Wade Michael Page, the gunman in Sunday’s Sikh temple shooting, had a history of problems with alcohol, which led to him losing his military career and, more recently, a job as a trucker.
The white racist punk rock scene has existed almost as long as punk rock itself. It lives along side the regular scene, its members often seen at shows by mainstream bands.
If you looked you could find them without trouble in the Lehigh Valley when I wrote for the Morning Call newspaper in the late Eighties and early Nineties.
Reads a piece from the Call in 1988 by reporter Gerald Shields:
Allentown has become an East Coast hub for “skinheads,” a loosely organized group of youths known by their shaved heads who flock to the city every weekend to attend punk rock shows at a center city club, according to interviews yesterday with three youths involved in the local club scene.
Meanwhile, South Whitehall Township police continued their investigation yesterday in the stabbing of three teen-agers on Friday night. Police said the attack was done by a group of about 15 skinheads, who stabbed the youths and beat them with chains …
Local youths who are knowledgeable about the movement said yesterday that skinheads from New Jersey, New York and Connecticut come to Allentown every weekend to visit Oliver J.’s, a center city Allentown under-21 club, which caters to the youths.
I assiduously avoided Oliver J’s.
There’s only so many times you can face writing weekend wrap-ups on fights, miscellaneous violence and petty riots until the thrill wears off and by 1988 I’d seen more than enough bleak punk rock shows.
Another infamous story from a number of years ago is here.
The Southern Poverty Law Center is well aware of this music scene and for the Post, Mark Potok had a few comments:
The assault Sunday put a spotlight on a little-known but vibrant — and sometimes violent — music subculture, according to watchdog groups. “There is a whole underworld out there of white supremacist music of which the public is almost entirely unaware,” said Mark Potok, senior fellow at the Southern Poverty Law Center, which first flagged Page’s connection to hate groups in a blog post Monday.

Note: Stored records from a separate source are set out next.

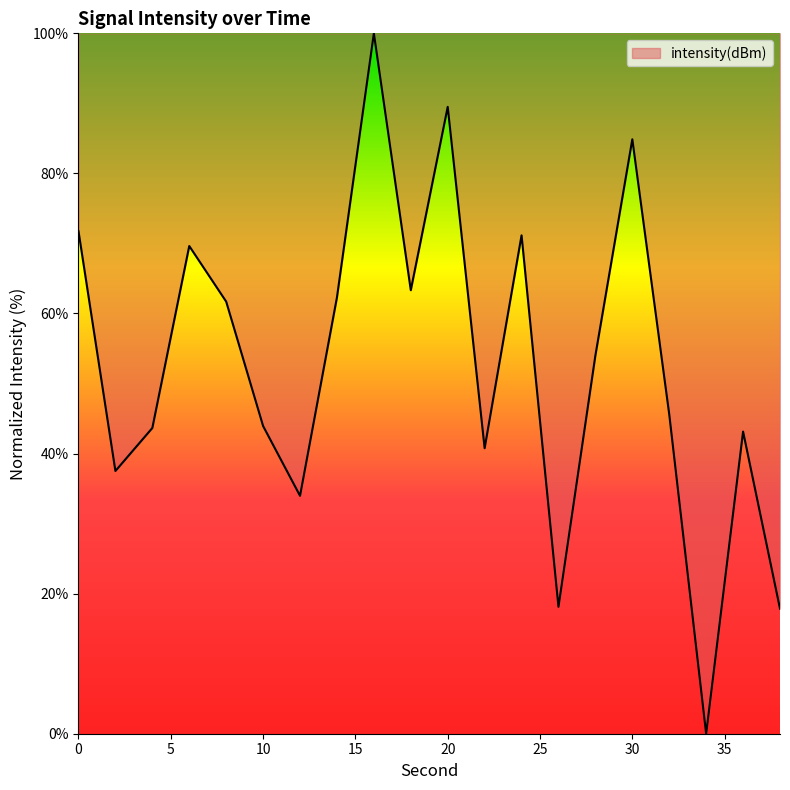

What is the difference between the maximum and minimum values?

100.0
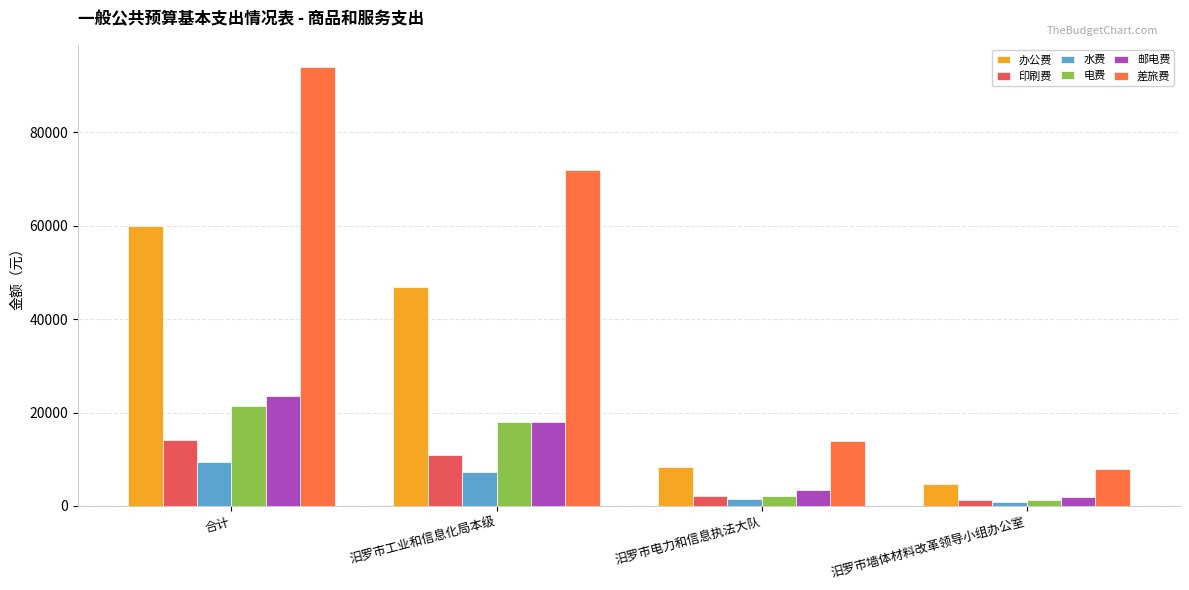

Is the value of 邮电费 at 汨罗市工业和信息化局本级 greater than the value of 印刷费 at 汨罗市墙体材料改革领导小组办公室?

Yes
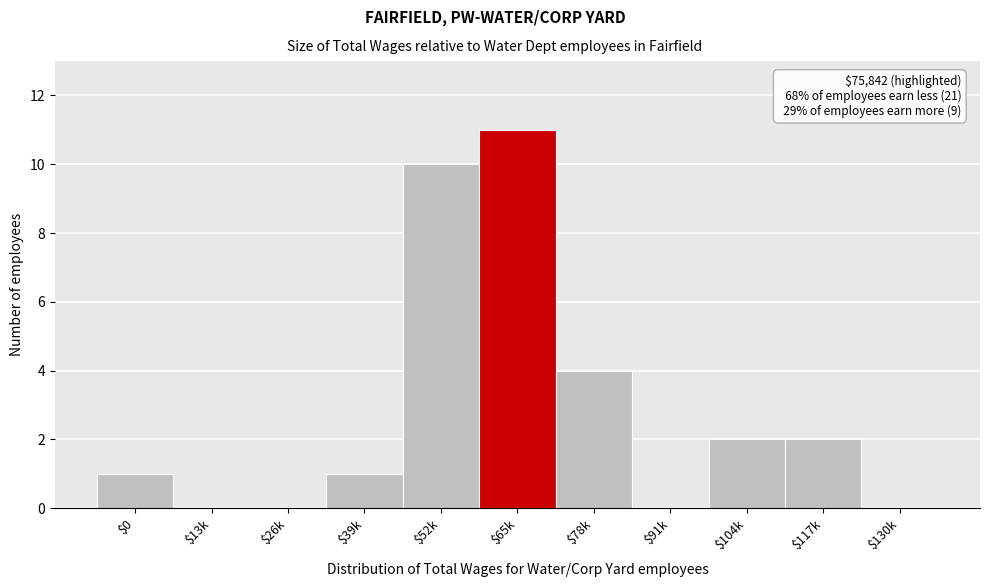

Read the value at $78k, to the nearest 5.

5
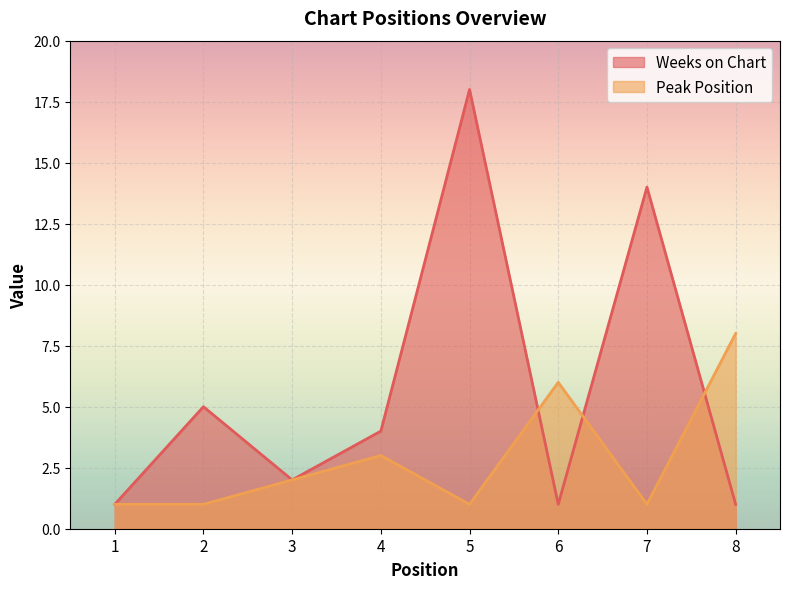

Between 1 and 2, which series saw the biggest shift?

Weeks on Chart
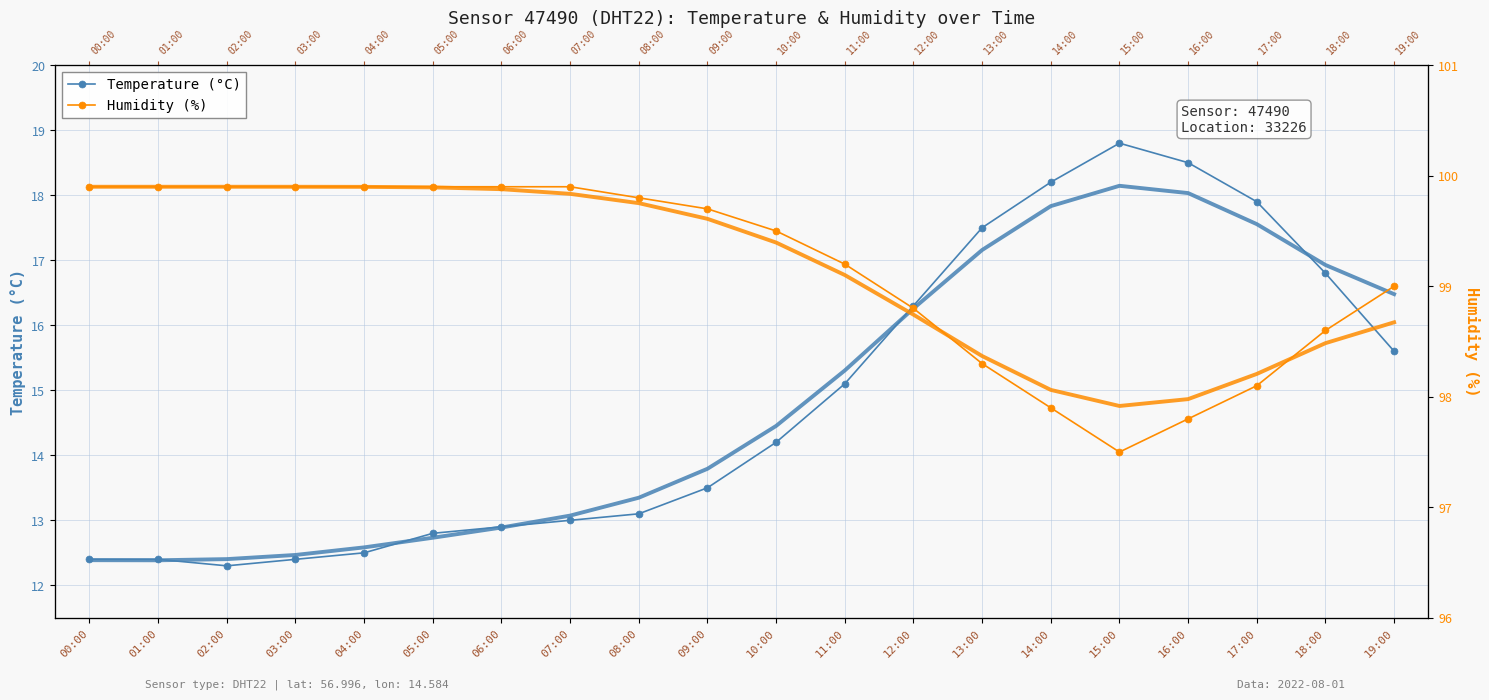

Which series has the widest spread of values?

Temperature (°C)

The group has been monitoring Page since 2000, when he began playing for bands with names such as Max Resist, Blue Eyed Devil and Intimidation One.
“This guy was in the thick of the white-supremacist music scene,” Potok said. “He was not a fringe player. He was well known in the scene and played in some of the best-known bands” …
His wanderings at one point led him to Georgia to attend “Hammerfest,” an annual white-power music festival that the Anti-Defamation League calls “a virtual Woodstock of hate rock.”
Paradoxically, even Nazi punks don’t spend much on the records of their favorite bands, a tacit admission the grim music is 100 percent crap, although the audience very actively engages in live events. One can look at it as the backdrop for bonding rallies where the purpose is to gin up violence and the thoughts of it against others.
The quintessential bottom out of sight crowd, they are thin in the wallet.
A web article from a few years back reveals the numbers behind Definite Hate, one of Wade Page’s bands:
A deal with Resistance [a now defunct label of the National Alliance] isn’t about money: Though the label paid the $2,000 in studio costs, it offered no advance, no video budget and no cut of the merchandise. Definite Hate received $1 for every disc sold. (Resistance’s best-selling release, Rahowa’s Cult of the Holy War, has sold about 25,000 copies worldwide.)
In fact, the only band to have any impact in the mainstream was the English neo-Nazi act, Skrewdriver.
Nothing quite says “No sale” with such rock-ribbed authority like swastikas, SS lightning bolts and “Heil Hitler” tattoos on the face, neck, hands, chest and arms.
Generic Nazi punk hatecore grenade, distinguished only by accidental infamy.